DATA section start

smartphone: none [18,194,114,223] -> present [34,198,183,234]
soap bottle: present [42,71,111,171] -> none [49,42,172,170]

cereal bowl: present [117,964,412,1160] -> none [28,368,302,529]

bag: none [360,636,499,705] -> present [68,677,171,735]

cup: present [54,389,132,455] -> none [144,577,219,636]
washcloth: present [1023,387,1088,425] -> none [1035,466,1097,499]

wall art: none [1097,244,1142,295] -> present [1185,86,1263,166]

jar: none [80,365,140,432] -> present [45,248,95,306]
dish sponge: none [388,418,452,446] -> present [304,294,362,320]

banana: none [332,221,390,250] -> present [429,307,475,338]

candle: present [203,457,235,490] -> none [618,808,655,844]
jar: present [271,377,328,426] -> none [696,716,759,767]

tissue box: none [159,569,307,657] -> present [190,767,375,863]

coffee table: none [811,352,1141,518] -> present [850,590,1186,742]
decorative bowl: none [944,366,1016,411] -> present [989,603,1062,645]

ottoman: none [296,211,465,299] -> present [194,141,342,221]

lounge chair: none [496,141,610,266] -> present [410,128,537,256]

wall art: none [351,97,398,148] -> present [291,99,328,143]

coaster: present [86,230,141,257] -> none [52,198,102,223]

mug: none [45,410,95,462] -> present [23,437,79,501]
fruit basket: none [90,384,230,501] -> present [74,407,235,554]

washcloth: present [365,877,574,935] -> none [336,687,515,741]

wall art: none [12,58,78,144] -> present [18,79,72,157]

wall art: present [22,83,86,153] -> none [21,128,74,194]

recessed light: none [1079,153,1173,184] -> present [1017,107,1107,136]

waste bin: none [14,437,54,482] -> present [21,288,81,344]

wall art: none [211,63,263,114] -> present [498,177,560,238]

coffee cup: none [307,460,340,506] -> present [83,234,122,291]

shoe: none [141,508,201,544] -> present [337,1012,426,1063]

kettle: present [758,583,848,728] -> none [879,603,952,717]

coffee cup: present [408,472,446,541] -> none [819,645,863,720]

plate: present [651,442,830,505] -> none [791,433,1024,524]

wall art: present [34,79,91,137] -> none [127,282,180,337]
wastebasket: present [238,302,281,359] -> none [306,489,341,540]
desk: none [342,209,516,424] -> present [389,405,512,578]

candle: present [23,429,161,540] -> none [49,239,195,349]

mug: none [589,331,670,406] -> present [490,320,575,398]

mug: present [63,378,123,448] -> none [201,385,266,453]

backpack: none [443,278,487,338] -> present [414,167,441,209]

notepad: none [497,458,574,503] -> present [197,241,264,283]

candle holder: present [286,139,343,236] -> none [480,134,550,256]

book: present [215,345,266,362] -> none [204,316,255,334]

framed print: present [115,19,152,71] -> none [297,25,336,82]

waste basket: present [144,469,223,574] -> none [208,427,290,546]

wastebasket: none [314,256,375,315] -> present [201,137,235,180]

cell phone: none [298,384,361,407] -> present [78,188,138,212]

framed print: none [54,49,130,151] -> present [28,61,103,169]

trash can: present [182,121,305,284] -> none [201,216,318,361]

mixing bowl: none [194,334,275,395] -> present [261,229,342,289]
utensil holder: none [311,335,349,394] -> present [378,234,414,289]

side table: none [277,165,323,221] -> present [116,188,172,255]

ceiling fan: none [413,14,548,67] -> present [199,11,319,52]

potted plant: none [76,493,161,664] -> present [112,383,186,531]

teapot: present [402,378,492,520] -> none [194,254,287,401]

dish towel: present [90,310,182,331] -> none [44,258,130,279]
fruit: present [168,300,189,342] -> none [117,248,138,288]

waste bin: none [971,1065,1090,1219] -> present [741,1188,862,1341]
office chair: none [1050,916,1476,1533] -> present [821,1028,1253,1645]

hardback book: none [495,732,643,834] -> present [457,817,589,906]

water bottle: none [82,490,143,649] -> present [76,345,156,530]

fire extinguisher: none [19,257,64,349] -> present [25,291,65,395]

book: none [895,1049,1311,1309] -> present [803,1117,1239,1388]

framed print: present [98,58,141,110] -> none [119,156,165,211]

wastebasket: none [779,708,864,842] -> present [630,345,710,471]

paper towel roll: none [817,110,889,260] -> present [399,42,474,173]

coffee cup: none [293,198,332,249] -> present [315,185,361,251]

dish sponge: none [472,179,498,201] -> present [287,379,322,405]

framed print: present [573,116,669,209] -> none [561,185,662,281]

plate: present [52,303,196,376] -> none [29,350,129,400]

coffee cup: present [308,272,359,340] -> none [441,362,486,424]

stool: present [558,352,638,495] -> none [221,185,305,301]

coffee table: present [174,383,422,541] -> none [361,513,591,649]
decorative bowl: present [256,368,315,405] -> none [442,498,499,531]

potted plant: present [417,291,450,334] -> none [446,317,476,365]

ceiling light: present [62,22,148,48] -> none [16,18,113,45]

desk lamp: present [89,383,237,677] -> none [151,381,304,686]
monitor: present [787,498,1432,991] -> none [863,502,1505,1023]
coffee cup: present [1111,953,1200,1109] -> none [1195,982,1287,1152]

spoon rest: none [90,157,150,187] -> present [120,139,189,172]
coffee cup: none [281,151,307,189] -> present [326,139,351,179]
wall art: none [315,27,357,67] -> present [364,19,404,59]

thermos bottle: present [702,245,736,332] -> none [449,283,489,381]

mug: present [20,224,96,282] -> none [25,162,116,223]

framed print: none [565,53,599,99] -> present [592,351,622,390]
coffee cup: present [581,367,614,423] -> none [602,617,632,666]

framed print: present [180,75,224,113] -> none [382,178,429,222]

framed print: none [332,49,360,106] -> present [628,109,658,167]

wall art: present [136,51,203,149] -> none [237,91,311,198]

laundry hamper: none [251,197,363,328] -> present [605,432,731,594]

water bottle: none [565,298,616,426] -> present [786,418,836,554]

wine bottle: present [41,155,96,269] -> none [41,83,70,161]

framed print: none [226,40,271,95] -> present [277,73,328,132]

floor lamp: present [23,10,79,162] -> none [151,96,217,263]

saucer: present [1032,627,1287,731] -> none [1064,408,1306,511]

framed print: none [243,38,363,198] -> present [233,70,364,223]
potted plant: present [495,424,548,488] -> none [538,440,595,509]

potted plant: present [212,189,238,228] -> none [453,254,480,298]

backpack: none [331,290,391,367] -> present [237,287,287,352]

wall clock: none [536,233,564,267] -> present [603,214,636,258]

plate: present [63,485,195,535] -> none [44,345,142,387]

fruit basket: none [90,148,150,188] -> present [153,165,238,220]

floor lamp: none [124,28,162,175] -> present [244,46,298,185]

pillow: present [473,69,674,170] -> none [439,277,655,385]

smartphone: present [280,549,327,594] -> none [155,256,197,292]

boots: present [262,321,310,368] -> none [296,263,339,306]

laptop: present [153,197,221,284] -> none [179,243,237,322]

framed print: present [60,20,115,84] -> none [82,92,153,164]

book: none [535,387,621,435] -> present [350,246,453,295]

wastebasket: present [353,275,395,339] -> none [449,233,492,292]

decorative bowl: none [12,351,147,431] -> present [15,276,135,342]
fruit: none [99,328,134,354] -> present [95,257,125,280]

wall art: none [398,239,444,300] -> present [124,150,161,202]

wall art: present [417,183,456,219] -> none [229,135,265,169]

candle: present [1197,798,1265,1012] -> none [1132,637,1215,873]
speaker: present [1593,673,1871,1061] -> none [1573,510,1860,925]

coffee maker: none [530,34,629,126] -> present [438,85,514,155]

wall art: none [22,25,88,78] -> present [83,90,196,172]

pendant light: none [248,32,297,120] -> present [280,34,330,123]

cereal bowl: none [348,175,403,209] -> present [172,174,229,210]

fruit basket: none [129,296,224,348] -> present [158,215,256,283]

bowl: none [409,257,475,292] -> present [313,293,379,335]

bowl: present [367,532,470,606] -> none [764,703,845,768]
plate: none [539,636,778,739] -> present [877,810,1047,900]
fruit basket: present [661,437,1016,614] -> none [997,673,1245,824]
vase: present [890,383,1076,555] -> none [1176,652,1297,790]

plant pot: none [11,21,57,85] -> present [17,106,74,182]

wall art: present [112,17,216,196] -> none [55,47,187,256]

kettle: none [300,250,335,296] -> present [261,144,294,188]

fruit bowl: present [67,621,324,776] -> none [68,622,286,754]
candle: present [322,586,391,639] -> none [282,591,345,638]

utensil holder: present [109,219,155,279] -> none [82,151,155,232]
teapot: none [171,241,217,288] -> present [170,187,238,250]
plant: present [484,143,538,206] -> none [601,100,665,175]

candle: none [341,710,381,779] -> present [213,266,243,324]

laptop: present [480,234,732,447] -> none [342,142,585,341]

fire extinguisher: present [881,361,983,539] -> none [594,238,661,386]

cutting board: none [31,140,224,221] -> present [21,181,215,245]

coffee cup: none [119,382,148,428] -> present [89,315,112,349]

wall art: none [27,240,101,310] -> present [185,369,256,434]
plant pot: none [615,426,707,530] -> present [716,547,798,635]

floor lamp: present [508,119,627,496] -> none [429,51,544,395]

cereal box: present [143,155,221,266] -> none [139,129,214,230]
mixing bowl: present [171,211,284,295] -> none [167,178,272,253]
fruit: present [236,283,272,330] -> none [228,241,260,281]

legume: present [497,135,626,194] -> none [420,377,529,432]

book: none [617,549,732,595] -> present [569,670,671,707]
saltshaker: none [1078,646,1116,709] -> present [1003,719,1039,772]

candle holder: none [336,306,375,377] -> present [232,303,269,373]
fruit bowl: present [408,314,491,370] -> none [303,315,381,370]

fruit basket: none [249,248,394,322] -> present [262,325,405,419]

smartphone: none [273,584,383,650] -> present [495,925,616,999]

DATA section end

--- TASK PROMPT ---
Only the lines above from the one with "decorative bowl: none [944,366,1016,411]" up to and including the one with "wastebasket: present [238,302,281,359]" should be repeated, exactly as written.

--- TASK SOLUTION ---
decorative bowl: none [944,366,1016,411] -> present [989,603,1062,645]

ottoman: none [296,211,465,299] -> present [194,141,342,221]

lounge chair: none [496,141,610,266] -> present [410,128,537,256]

wall art: none [351,97,398,148] -> present [291,99,328,143]

coaster: present [86,230,141,257] -> none [52,198,102,223]

mug: none [45,410,95,462] -> present [23,437,79,501]
fruit basket: none [90,384,230,501] -> present [74,407,235,554]

washcloth: present [365,877,574,935] -> none [336,687,515,741]

wall art: none [12,58,78,144] -> present [18,79,72,157]

wall art: present [22,83,86,153] -> none [21,128,74,194]

recessed light: none [1079,153,1173,184] -> present [1017,107,1107,136]

waste bin: none [14,437,54,482] -> present [21,288,81,344]

wall art: none [211,63,263,114] -> present [498,177,560,238]

coffee cup: none [307,460,340,506] -> present [83,234,122,291]

shoe: none [141,508,201,544] -> present [337,1012,426,1063]

kettle: present [758,583,848,728] -> none [879,603,952,717]

coffee cup: present [408,472,446,541] -> none [819,645,863,720]

plate: present [651,442,830,505] -> none [791,433,1024,524]

wall art: present [34,79,91,137] -> none [127,282,180,337]
wastebasket: present [238,302,281,359] -> none [306,489,341,540]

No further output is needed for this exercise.